The Mekong River Commission (MRC), an intergovernmental body that oversees the development of the Mekong River comprising Thailand, Laos, Vietnam and Cambodia, acknowledged a "slight increase" in water levels in Pakse, saying this could be the result of multiple factors including climate change, water releases from reservoirs and changes in land use.

"We are working with the four member countries, China and Myanmar on the 'Limits of Permissible Change in the Lower Mekong Wetlands' project, in which we are trying to assess the minimum and maximum flows during the wet and dry seasons," the MRC statement said.

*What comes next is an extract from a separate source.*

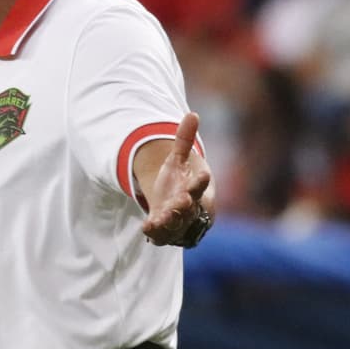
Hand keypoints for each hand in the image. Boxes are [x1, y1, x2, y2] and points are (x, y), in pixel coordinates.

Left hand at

Chhoun Chhorn, deputy director of the provincial environment department that manages the Stung Treng area, confirmed that they have not taken any measures to protect the flooded forest.

"We have raised the issue on television and with relevant parties to call for funding and budget contributions for forest restoration, but so far there have been no results," he said.

At the MRC International Conference in Vientiane, Laos in April, host country officials stressed the need for decisive action to address growing challenges to water security in the lower Mekong River.

“The situation is expected to get worse if we continue as it is,” Bounkham Vorachit, Laos’s Minister of Natural Resources and Environment, told the conference. She called on stakeholders to focus on the livelihoods of the poorest and most vulnerable people along the Mekong River.

Mr. Hao Zhao, secretary-general of the Lancang-Mekong Water Center (LMC), said that the center will coordinate closely, "shoulder to shoulder" with the MRC to obtain "real scientific data" related to the Mekong River, in order to "avoid misinterpretations".

Dead trees in a flooded forest on the Mekong River in Stung Treng province. Photo: SCMP

Dead trees in a flooded forest on the Mekong River in Stung Treng province. Photo: SCMP

In Veun Sein village, Sara sees no prospects for development, with dwindling fish stocks and the flooded forest gradually being destroyed. “Life before I left and after I returned has not changed at all. We still have no income,” she said.

Sara hopes to open a shop on the main road in the future. But to make her dream come true, she needs money, which is hard to come by in the village.

"When my daughter gets married, I want to go abroad to work again. This time I won't go to Saudi Arabia, but to Malaysia because it's closer. Saudi Arabia is too far away," Sara said.